3. In einer kleinen geöffneten Wirtschaft (das ganz typische Beispiel war eben die Tschechische Republik, zwei Jahre vorher auf eine sehr ähnliche Weise Ungarn) konzentriert sich das Problem in die Handelsbilanz. Sobald sich „die Märkte“ entscheiden, daß das äußere Ungleichgewicht unerträglich ist, wachsen in dem Moment schnell die Destabilisierungsprozesse heran. Der Kapitalzustrom bleibt stehen, es kommt zum Abfluß des kurzfristigen Kapitals. Der Anschlag auf die Währung kommt. Die Zentralbank beginnt, die Wirtschaft zu bremsen (in unserem Fall handelte es sich um ein deutliches „overkill“), das Wirtschaftswachstum wird langsamer, die Investitionen stagnieren, das Staatsbudget gerät ins Ungleichgewicht, die Ausgabenstriche bremsen weiter die Nachfrage, die Währung devalviert, die politische und soziale Lage ist destabilisiert. Es entsteht ein Krisengefühl, obwohl zum Beispiel in unserem Fall das Brutto-Sozialprodukt, die Industrieproduktion und auch die Reallöhne nicht sinken (was sehr unterschiedlich im Vergleich mit anderen ähnlichen Fällen ist).

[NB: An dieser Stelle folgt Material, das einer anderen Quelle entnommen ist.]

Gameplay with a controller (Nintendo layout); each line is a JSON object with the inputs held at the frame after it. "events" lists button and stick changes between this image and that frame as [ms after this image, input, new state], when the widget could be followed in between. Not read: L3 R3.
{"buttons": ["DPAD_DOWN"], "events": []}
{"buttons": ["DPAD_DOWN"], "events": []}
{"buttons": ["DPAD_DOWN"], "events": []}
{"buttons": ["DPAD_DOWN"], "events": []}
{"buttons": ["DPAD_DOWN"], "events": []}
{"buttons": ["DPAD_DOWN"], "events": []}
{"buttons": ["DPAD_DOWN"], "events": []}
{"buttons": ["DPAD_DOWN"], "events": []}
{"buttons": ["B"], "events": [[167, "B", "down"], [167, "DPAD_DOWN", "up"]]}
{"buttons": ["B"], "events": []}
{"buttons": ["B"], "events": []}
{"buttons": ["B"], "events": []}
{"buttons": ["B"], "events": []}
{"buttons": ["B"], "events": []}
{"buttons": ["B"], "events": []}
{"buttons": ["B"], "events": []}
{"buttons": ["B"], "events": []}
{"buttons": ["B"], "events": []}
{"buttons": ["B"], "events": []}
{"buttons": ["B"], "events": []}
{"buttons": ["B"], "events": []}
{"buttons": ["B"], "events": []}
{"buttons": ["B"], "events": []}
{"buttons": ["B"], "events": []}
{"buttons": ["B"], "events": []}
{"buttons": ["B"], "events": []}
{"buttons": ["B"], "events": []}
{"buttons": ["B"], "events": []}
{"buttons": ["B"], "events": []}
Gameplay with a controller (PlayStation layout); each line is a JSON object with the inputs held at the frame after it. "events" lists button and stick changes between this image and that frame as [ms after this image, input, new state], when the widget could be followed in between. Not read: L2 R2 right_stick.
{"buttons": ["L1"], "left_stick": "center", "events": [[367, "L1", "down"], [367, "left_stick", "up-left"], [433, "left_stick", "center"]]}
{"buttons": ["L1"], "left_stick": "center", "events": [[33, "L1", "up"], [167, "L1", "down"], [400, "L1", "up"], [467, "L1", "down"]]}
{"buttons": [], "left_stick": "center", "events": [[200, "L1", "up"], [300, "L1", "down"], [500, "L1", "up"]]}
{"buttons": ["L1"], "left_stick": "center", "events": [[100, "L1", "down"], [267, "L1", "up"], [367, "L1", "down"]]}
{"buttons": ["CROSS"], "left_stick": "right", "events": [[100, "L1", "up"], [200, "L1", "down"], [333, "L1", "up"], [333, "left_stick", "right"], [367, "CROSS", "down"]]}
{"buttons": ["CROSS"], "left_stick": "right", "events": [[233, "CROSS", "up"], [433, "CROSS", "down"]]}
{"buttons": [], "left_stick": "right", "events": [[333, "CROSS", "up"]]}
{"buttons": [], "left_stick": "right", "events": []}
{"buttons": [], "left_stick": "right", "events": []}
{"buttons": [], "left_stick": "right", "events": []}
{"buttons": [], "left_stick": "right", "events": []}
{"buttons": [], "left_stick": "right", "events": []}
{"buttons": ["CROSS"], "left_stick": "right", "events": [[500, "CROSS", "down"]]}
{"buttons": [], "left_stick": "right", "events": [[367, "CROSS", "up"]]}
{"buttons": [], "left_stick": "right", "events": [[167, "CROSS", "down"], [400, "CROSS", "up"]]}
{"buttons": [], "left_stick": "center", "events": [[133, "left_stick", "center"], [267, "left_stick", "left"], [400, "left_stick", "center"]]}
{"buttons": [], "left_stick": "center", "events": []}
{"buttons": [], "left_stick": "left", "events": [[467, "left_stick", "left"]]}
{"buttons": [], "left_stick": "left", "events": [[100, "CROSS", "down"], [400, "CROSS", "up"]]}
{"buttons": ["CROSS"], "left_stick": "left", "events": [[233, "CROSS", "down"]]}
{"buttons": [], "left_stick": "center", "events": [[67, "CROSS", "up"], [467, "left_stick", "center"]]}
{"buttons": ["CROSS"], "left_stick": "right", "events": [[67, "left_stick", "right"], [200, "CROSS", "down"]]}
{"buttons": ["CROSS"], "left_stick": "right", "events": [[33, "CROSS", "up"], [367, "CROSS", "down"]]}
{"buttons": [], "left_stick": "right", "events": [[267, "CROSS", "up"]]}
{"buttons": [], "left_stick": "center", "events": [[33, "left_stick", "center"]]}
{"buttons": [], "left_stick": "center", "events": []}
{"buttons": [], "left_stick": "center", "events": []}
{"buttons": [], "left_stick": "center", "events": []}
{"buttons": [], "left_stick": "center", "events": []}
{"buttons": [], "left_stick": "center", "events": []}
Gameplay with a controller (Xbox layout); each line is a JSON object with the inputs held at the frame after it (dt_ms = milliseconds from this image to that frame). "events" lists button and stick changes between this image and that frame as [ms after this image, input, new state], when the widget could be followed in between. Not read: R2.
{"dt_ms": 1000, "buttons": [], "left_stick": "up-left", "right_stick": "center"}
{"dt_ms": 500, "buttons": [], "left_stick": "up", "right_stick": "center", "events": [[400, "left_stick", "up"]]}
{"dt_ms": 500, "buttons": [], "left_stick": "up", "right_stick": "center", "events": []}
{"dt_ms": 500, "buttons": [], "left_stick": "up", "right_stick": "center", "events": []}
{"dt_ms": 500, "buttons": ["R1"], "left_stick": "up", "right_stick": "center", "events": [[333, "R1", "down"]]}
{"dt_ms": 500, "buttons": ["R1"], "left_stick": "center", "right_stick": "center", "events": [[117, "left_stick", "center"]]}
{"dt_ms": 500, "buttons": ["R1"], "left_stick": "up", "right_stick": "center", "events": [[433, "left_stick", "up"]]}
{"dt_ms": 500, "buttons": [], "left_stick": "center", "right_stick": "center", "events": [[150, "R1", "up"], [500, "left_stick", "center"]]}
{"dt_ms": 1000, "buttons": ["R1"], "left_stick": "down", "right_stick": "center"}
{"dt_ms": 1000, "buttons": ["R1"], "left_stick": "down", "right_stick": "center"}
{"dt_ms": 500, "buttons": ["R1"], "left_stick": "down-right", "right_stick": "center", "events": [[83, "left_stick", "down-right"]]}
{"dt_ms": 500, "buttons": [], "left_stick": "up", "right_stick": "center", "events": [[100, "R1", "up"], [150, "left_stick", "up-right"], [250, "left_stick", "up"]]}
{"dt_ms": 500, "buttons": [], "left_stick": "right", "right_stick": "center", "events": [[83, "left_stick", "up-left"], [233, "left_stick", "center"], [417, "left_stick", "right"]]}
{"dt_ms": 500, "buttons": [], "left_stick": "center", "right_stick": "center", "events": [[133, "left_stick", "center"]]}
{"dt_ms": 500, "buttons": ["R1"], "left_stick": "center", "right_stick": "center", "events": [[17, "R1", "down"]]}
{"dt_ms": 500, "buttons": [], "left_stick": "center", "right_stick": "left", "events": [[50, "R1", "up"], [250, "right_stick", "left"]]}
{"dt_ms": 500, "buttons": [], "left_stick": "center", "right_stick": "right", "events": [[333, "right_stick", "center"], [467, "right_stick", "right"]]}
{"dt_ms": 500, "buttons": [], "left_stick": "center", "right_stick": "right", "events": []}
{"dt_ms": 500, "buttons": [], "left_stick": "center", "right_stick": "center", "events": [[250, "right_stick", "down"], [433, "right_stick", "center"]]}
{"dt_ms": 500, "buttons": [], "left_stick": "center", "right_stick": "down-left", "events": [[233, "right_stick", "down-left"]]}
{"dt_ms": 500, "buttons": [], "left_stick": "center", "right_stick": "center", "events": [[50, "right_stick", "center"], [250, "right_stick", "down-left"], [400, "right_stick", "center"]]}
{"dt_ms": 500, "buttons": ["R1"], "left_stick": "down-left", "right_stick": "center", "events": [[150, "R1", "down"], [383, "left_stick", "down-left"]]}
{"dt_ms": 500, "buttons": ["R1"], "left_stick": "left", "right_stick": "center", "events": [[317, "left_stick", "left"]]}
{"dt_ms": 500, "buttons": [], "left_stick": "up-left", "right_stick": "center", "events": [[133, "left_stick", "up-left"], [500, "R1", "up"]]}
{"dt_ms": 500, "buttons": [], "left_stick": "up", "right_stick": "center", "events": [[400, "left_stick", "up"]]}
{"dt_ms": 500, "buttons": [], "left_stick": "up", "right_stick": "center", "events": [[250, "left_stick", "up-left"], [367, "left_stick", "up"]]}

4. Als Folge bei all diesem kommt es zu der „erzwungenen“ Anpassung der wirtschaftlichen Parameter, und somit öffnet sich der Weg zu einer weiteren Runde dieser (oder ähnlichen) Geschichte. Man kann daran lernen, aber ausschließen kann man sie nicht ganz, und zwar aus zwei wichtigen Gründen:

• die komplizierte und nicht immer angenehme Anpassung der wirtschaftlichen Parameter läßt sich - in der realen Welt der geöffneten, hoch pluralistischen Gesellschaft, die dazu noch mit dem Gefühl des notwendigen „Nachholens“ der westlichen Welt (in dem Lebensniveau, in der Infrastruktur, in der Umwelt) lebt - nicht ex-ante, freiwillig machen; es ist eventuell nur im hypothetischen Fall mit Hilfe eines ausserordentlich starken politischen Mandats möglich, den die Politiker in dem revolutionären Moment nach dem Fall des Kommunismus hatten, der Ihnen aber in der „normalen“ Situation sieben bis acht Jahre danach nicht mehr zur Verfügung steht;

• die notwendige Öffnung der Wirtschaft bedeutet in der heutigen höchst globalisierten Welt, in einer kleinen Wirtschaft, die unreife Märkte und schwaches Bank- und Finanzsystem charakterisieren, eine riesige Verletzbarkeit. Joseph Stiglizt verglich es unlängst (Financial Times, den 25. März 1998) mit Problem eines kleinen Bootes (das nur Ruder hat, aber keinen Motor), das sich auf den Weg über den Ozean machte. Die Wellen sind manchmal so groß, daß man ihnen auch mit einem genialen Ruder nicht voll ausweichen kann. Und da müssen wir ganz klar sagen, daß solch eine Wirtschaft keine genialen Politiker und keine ideal funktionierende Marktwirtschaft hat.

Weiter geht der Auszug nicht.